— EXCERTO DO DOCUMENTO —
Nota da Comissão Política do Comité Central do PCP

Sobre os referendos

1. A Comissão Política do PCP analisou as consequências resultantes da aprovação na Assembleia da República pelo PS, PSD e PP das perguntas dos referendos sobre a União Europeia e sobre a regionalização, e da possibilidade de esses referendos poderem vir a ser marcados para o mesmo dia, tudo isto num contexto político inevitavelmente marcado pelo impacto da forte abstenção verificada no referendo de 28 de Junho. A Comissão Política reafirma, pela sua inteira validade e justeza, as intervenções feitas na Assembleia da República pelos deputados do PCP, que dissecaram pormenorizadamente, no momento próprio, os conteúdos e significados da aprovação de tais perguntas.

2. A Comissão Política do PCP considera que o verdadeiro clamor público da generalidade dos comentadores, analistas, constitucionalistas e personalidades políticas dos mais diversos quadrantes ideológicos e partidários, que ecoou nos principais órgãos de comunicação social do País após o conhecimento concreto das perguntas dos referendos e do contexto do referendo sobre a despenalização do aborto, questionando a forma e conteúdo das perguntas, a sua constitucionalidade, os problemas decorrentes da sua possível simultaneidade e, inclusive, a realização dos referendos por razões políticas, jurídicas ou de simples bom senso, veio fortalecer e sublinhar a justeza das posições assumidas pelo PCP ao longo deste atribulado processo.

— PEDIDO 1 —
Segundo a nota sobre os referendos, que partidos aprovaram na Assembleia da República as perguntas dos referendos sobre a União Europeia e sobre a regionalização?
Os registos não guardam qualquer relação com a nota sobre os referendos.

— DADOS A PROCESSAR —
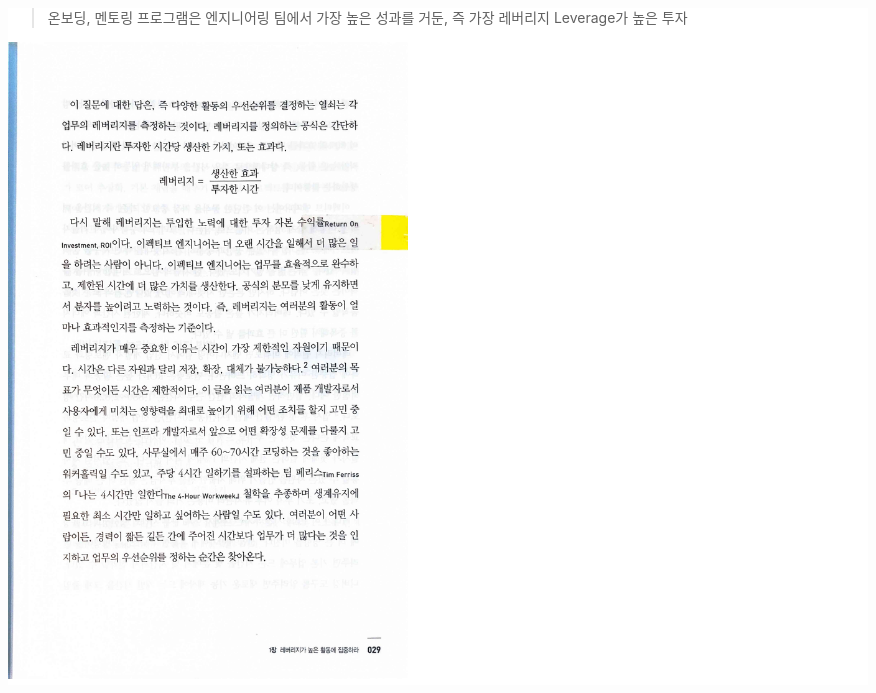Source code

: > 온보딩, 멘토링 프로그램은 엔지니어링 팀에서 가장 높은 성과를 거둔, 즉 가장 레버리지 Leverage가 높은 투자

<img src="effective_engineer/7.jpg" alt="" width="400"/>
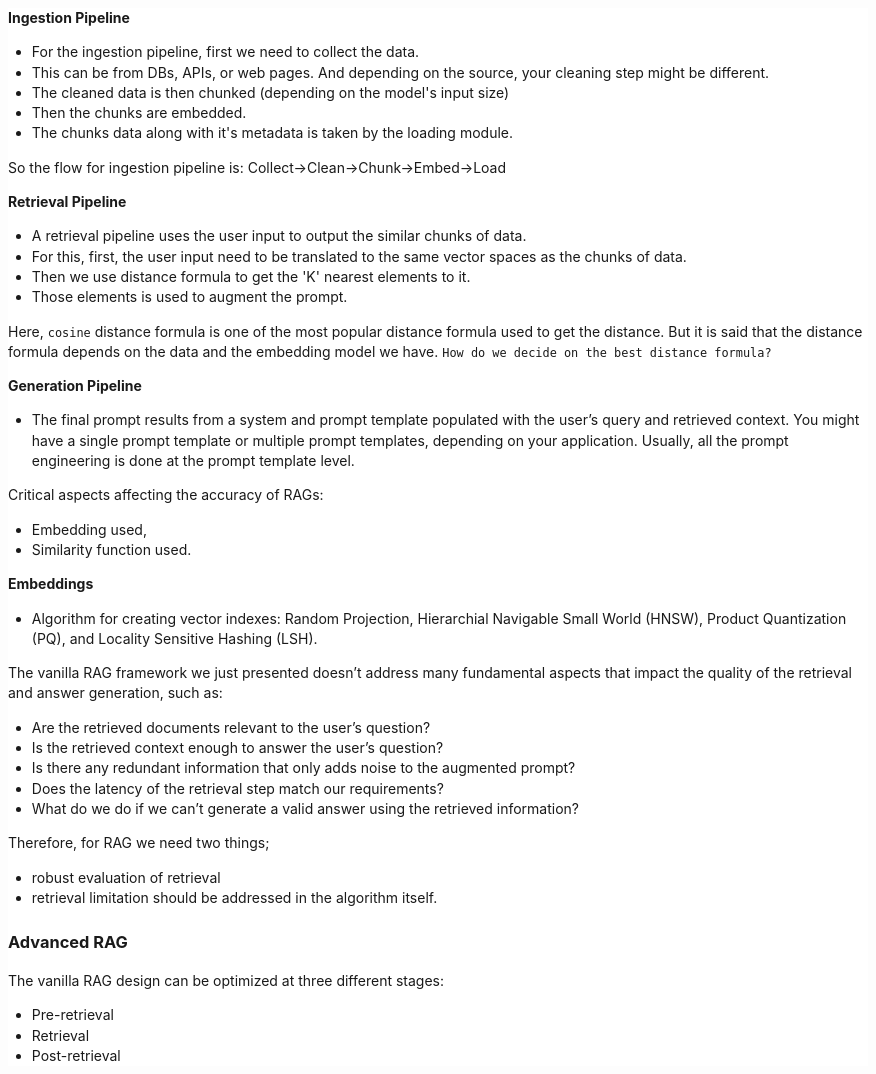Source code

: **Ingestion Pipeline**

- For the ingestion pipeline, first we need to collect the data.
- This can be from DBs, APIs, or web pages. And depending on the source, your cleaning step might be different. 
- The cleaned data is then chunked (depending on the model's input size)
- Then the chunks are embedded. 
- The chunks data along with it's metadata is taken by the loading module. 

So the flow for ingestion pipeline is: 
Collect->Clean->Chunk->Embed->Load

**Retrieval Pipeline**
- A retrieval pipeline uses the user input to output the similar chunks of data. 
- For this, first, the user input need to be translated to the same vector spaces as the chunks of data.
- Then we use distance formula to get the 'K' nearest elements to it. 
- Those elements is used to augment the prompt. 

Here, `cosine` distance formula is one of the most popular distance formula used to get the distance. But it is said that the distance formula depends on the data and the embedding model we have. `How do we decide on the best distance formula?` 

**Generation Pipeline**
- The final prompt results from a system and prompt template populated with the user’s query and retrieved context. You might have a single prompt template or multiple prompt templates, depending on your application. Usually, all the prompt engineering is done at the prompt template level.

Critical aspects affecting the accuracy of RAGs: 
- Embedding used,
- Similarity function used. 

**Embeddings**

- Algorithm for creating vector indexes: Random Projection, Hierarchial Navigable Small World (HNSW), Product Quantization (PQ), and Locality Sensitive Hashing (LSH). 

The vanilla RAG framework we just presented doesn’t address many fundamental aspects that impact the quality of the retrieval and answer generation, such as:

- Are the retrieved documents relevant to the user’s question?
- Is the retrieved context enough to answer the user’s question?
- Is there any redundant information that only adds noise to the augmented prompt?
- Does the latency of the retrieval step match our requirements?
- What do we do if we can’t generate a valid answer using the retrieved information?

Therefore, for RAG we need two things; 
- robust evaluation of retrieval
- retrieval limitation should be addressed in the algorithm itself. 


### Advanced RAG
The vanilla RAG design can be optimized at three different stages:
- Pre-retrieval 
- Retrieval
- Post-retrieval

— PEDIDO 2 —
Transcreva em lista numerada as linhas dos registos, desde o início até à linha que contém "The vanilla RAG framework", inclusive. Omita as linhas em branco e deixe as imagens de fora da resposta.

— RESPOSTA 1 —
PS, PSD e PP.

— RESPOSTA 2 —
1. Source code
2. : > 온보딩, 멘토링 프로그램은 엔지니어링 팀에서 가장 높은 성과를 거둔, 즉 가장 레버리지 Leverage가 높은 투자
3. <img src="effective_engineer/7.jpg" alt="" width="400"/>
4. Source code
5. : **Ingestion Pipeline**
6. - For the ingestion pipeline, first we need to collect the data.
7. - This can be from DBs, APIs, or web pages. And depending on the source, your cleaning step might be different. 
8. - The cleaned data is then chunked (depending on the model's input size)
9. - Then the chunks are embedded. 
10. - The chunks data along with it's metadata is taken by the loading module. 
11. So the flow for ingestion pipeline is: 
12. Collect->Clean->Chunk->Embed->Load
13. **Retrieval Pipeline**
14. - A retrieval pipeline uses the user input to output the similar chunks of data. 
15. - For this, first, the user input need to be translated to the same vector spaces as the chunks of data.
16. - Then we use distance formula to get the 'K' nearest elements to it. 
17. - Those elements is used to augment the prompt. 
18. Here, `cosine` distance formula is one of the most popular distance formula used to get the distance. But it is said that the distance formula depends on the data and the embedding model we have. `How do we decide on the best distance formula?` 
19. **Generation Pipeline**
20. - The final prompt results from a system and prompt template populated with the user’s query and retrieved context. You might have a single prompt template or multiple prompt templates, depending on your application. Usually, all the prompt engineering is done at the prompt template level.
21. Critical aspects affecting the accuracy of RAGs: 
22. - Embedding used,
23. - Similarity function used. 
24. **Embeddings**
25. - Algorithm for creating vector indexes: Random Projection, Hierarchial Navigable Small World (HNSW), Product Quantization (PQ), and Locality Sensitive Hashing (LSH). 
26. The vanilla RAG framework we just presented doesn’t address many fundamental aspects that impact the quality of the retrieval and answer generation, such as:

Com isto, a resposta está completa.